Your copy should match the records below exactly, except for the pictures.

........

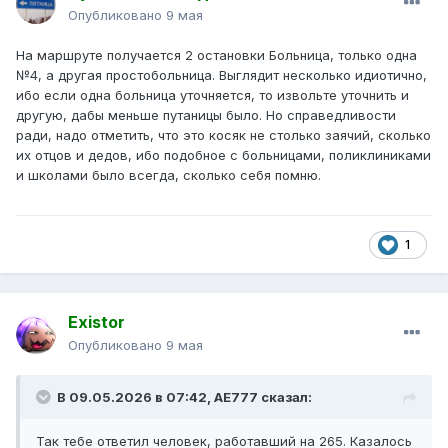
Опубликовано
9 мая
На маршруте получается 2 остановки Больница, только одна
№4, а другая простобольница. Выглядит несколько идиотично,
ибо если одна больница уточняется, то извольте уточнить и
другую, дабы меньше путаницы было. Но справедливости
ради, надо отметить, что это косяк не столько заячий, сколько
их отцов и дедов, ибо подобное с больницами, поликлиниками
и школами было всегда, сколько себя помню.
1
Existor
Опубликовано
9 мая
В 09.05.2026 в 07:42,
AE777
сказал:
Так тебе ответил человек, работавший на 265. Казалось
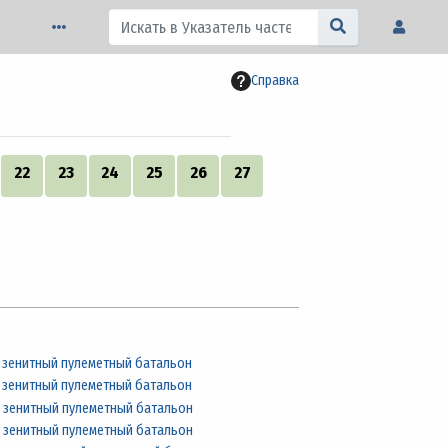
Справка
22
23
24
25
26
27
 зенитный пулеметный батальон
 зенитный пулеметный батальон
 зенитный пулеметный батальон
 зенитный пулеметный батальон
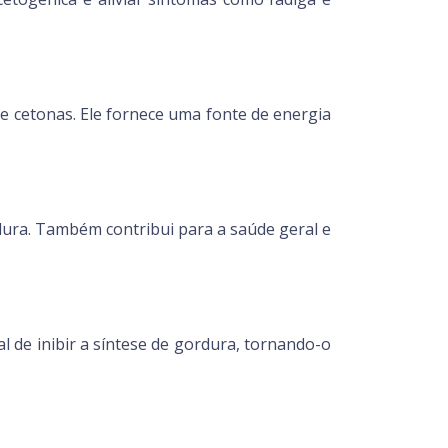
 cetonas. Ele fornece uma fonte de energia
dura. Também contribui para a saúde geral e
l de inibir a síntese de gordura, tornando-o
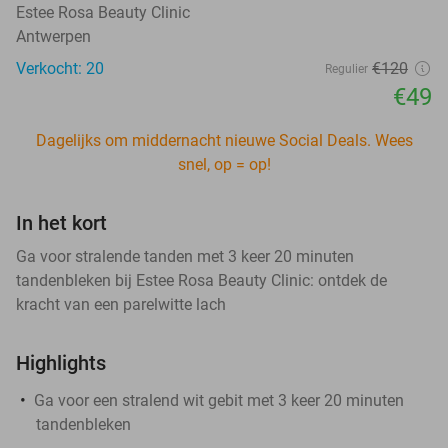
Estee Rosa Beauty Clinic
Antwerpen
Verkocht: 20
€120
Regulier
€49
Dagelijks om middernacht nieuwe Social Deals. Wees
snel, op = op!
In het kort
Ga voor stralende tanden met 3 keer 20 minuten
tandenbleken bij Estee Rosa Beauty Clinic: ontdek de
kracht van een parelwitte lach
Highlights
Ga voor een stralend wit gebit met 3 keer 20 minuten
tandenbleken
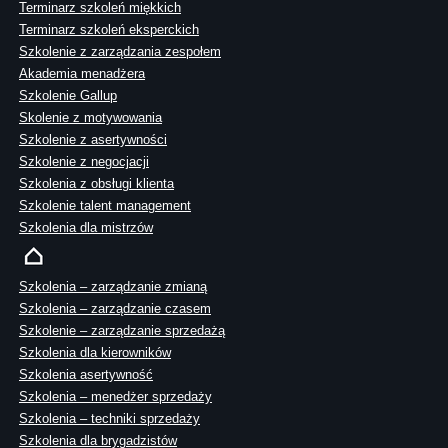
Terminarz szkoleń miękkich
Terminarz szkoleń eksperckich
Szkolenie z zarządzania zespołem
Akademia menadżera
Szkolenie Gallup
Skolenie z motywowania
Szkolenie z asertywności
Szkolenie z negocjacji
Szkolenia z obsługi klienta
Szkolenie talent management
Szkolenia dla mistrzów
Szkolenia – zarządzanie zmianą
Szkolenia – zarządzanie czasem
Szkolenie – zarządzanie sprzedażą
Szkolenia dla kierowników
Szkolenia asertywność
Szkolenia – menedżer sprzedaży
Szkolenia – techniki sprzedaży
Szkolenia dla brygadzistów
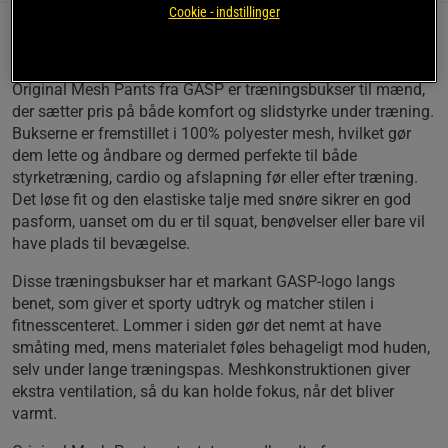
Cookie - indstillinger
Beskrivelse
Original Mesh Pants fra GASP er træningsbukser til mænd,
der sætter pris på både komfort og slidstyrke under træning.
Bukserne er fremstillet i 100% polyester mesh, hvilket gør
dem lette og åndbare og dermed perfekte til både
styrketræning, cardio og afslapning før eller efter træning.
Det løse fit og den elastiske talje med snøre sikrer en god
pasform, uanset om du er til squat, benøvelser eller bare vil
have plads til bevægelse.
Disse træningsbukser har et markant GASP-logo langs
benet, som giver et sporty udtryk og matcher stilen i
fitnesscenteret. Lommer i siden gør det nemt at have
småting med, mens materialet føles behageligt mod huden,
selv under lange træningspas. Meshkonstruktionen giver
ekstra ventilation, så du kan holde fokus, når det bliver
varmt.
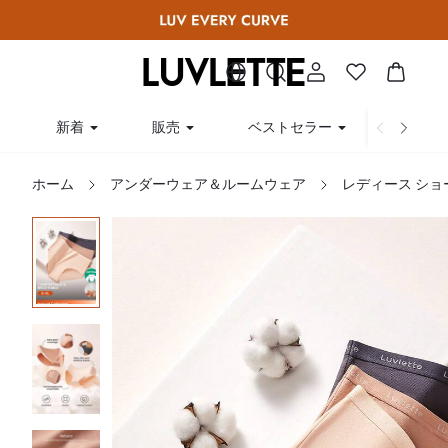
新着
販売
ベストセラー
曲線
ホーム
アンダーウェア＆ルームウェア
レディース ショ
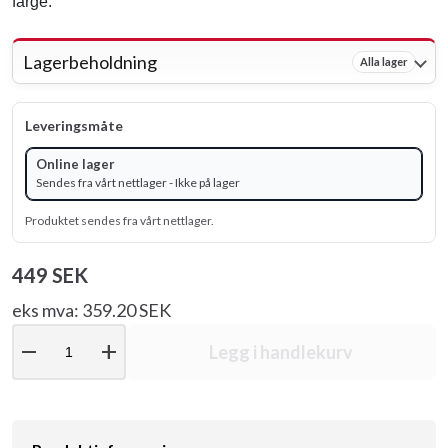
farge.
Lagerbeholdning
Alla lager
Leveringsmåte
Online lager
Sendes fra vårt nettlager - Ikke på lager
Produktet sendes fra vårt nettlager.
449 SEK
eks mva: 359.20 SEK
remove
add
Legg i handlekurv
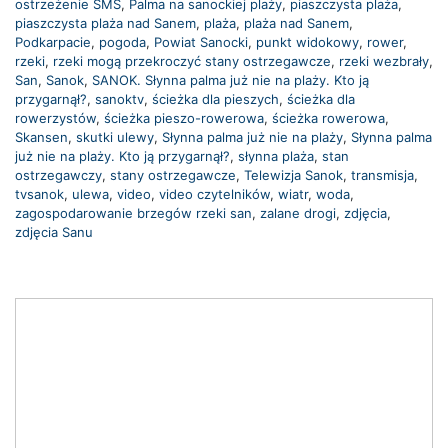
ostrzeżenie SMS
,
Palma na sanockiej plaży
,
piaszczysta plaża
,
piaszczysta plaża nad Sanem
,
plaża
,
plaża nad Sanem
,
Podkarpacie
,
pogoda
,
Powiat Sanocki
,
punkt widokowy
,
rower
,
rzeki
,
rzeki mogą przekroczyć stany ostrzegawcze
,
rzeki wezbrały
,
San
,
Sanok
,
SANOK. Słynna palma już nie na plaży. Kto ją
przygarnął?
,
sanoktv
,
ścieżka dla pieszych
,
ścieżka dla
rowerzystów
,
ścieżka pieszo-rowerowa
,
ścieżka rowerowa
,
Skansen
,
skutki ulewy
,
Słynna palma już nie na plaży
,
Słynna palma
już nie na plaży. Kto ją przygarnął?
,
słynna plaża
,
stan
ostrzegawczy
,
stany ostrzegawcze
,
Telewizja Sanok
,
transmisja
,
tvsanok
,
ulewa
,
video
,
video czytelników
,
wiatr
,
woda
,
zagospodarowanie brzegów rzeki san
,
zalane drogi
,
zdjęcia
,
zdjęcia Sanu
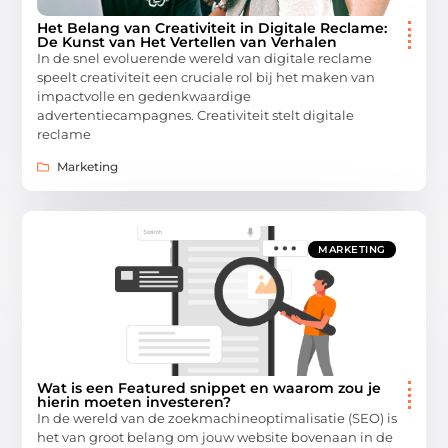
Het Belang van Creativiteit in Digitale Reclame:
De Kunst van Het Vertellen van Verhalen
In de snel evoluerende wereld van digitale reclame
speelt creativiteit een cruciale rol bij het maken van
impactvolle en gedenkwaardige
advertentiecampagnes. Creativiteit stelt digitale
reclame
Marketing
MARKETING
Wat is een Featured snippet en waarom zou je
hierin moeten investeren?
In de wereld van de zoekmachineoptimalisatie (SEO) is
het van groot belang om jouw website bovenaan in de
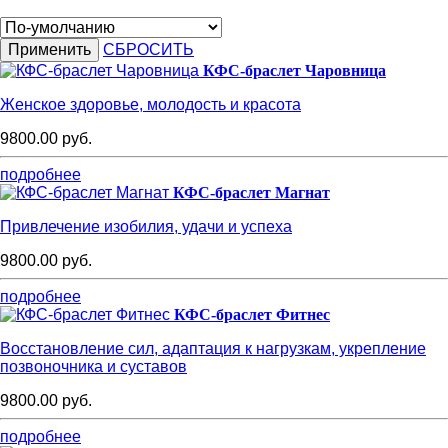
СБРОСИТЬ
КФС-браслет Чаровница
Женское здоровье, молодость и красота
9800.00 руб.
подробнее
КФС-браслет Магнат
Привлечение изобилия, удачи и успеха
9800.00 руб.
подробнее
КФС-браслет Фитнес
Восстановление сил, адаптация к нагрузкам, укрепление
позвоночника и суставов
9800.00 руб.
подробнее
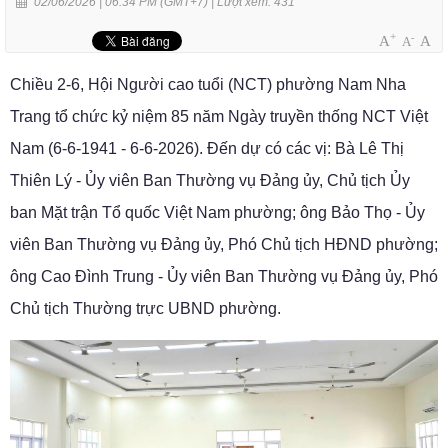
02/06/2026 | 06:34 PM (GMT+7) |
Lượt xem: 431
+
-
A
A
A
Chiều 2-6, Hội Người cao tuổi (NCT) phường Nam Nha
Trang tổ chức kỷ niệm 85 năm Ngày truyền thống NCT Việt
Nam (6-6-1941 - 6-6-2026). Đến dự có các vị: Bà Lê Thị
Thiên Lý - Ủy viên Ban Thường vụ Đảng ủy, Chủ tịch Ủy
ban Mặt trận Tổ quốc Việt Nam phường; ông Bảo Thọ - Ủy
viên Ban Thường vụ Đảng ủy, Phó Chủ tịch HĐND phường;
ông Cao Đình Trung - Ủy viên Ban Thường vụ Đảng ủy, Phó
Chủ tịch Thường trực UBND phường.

........

Written solution
Опубликовано
9 мая
На маршруте получается 2 остановки Больница, только одна
№4, а другая простобольница. Выглядит несколько идиотично,
ибо если одна больница уточняется, то извольте уточнить и
другую, дабы меньше путаницы было. Но справедливости
ради, надо отметить, что это косяк не столько заячий, сколько
их отцов и дедов, ибо подобное с больницами, поликлиниками
и школами было всегда, сколько себя помню.
1
Existor
Опубликовано
9 мая
В 09.05.2026 в 07:42,
AE777
сказал:
Так тебе ответил человек, работавший на 265. Казалось
Справка
22
23
24
25
26
27
 зенитный пулеметный батальон
 зенитный пулеметный батальон
 зенитный пулеметный батальон
 зенитный пулеметный батальон
 cetonas. Ele fornece uma fonte de energia
dura. Também contribui para a saúde geral e
l de inibir a síntese de gordura, tornando-o
Estee Rosa Beauty Clinic
Antwerpen
Verkocht: 20
€120
Regulier
€49
Dagelijks om middernacht nieuwe Social Deals. Wees
snel, op = op!
In het kort
Ga voor stralende tanden met 3 keer 20 minuten
tandenbleken bij Estee Rosa Beauty Clinic: ontdek de
kracht van een parelwitte lach
Highlights
Ga voor een stralend wit gebit met 3 keer 20 minuten
tandenbleken
Terminarz szkoleń miękkich
Terminarz szkoleń eksperckich
Szkolenie z zarządzania zespołem
Akademia menadżera
Szkolenie Gallup
Skolenie z motywowania
Szkolenie z asertywności
Szkolenie z negocjacji
Szkolenia z obsługi klienta
Szkolenie talent management
Szkolenia dla mistrzów
Szkolenia – zarządzanie zmianą
Szkolenia – zarządzanie czasem
Szkolenie – zarządzanie sprzedażą
Szkolenia dla kierowników
Szkolenia asertywność
Szkolenia – menedżer sprzedaży
Szkolenia – techniki sprzedaży
Szkolenia dla brygadzistów
Cookie - indstillinger
Beskrivelse
Original Mesh Pants fra GASP er træningsbukser til mænd,
der sætter pris på både komfort og slidstyrke under træning.
Bukserne er fremstillet i 100% polyester mesh, hvilket gør
dem lette og åndbare og dermed perfekte til både
styrketræning, cardio og afslapning før eller efter træning.
Det løse fit og den elastiske talje med snøre sikrer en god
pasform, uanset om du er til squat, benøvelser eller bare vil
have plads til bevægelse.
Disse træningsbukser har et markant GASP-logo langs
benet, som giver et sporty udtryk og matcher stilen i
fitnesscenteret. Lommer i siden gør det nemt at have
småting med, mens materialet føles behageligt mod huden,
selv under lange træningspas. Meshkonstruktionen giver
ekstra ventilation, så du kan holde fokus, når det bliver
varmt.
新着
販売
ベストセラー
曲線
ホーム
アンダーウェア＆ルームウェア
レディース ショ
farge.
Lagerbeholdning
Alla lager
Leveringsmåte
Online lager
Sendes fra vårt nettlager - Ikke på lager
Produktet sendes fra vårt nettlager.
449 SEK
eks mva: 359.20 SEK
remove
add
Legg i handlekurv
ostrzeżenie SMS
,
Palma na sanockiej plaży
,
piaszczysta plaża
,
piaszczysta plaża nad Sanem
,
plaża
,
plaża nad Sanem
,
Podkarpacie
,
pogoda
,
Powiat Sanocki
,
punkt widokowy
,
rower
,
rzeki
,
rzeki mogą przekroczyć stany ostrzegawcze
,
rzeki wezbrały
,
San
,
Sanok
,
SANOK. Słynna palma już nie na plaży. Kto ją
przygarnął?
,
sanoktv
,
ścieżka dla pieszych
,
ścieżka dla
rowerzystów
,
ścieżka pieszo-rowerowa
,
ścieżka rowerowa
,
Skansen
,
skutki ulewy
,
Słynna palma już nie na plaży
,
Słynna palma
już nie na plaży. Kto ją przygarnął?
,
słynna plaża
,
stan
ostrzegawczy
,
stany ostrzegawcze
,
Telewizja Sanok
,
transmisja
,
tvsanok
,
ulewa
,
video
,
video czytelników
,
wiatr
,
woda
,
zagospodarowanie brzegów rzeki san
,
zalane drogi
,
zdjęcia
,
zdjęcia Sanu
Het Belang van Creativiteit in Digitale Reclame:
De Kunst van Het Vertellen van Verhalen
In de snel evoluerende wereld van digitale reclame
speelt creativiteit een cruciale rol bij het maken van
impactvolle en gedenkwaardige
advertentiecampagnes. Creativiteit stelt digitale
reclame
Marketing
MARKETING
Wat is een Featured snippet en waarom zou je
hierin moeten investeren?
In de wereld van de zoekmachineoptimalisatie (SEO) is
het van groot belang om jouw website bovenaan in de
СБРОСИТЬ
КФС-браслет Чаровница
Женское здоровье, молодость и красота
9800.00 руб.
подробнее
КФС-браслет Магнат
Привлечение изобилия, удачи и успеха
9800.00 руб.
подробнее
КФС-браслет Фитнес
Восстановление сил, адаптация к нагрузкам, укрепление
позвоночника и суставов
9800.00 руб.
подробнее
02/06/2026 | 06:34 PM (GMT+7) |
Lượt xem: 431
+
-
A
A
A
Chiều 2-6, Hội Người cao tuổi (NCT) phường Nam Nha
Trang tổ chức kỷ niệm 85 năm Ngày truyền thống NCT Việt
Nam (6-6-1941 - 6-6-2026). Đến dự có các vị: Bà Lê Thị
Thiên Lý - Ủy viên Ban Thường vụ Đảng ủy, Chủ tịch Ủy
ban Mặt trận Tổ quốc Việt Nam phường; ông Bảo Thọ - Ủy
viên Ban Thường vụ Đảng ủy, Phó Chủ tịch HĐND phường;
ông Cao Đình Trung - Ủy viên Ban Thường vụ Đảng ủy, Phó
Chủ tịch Thường trực UBND phường.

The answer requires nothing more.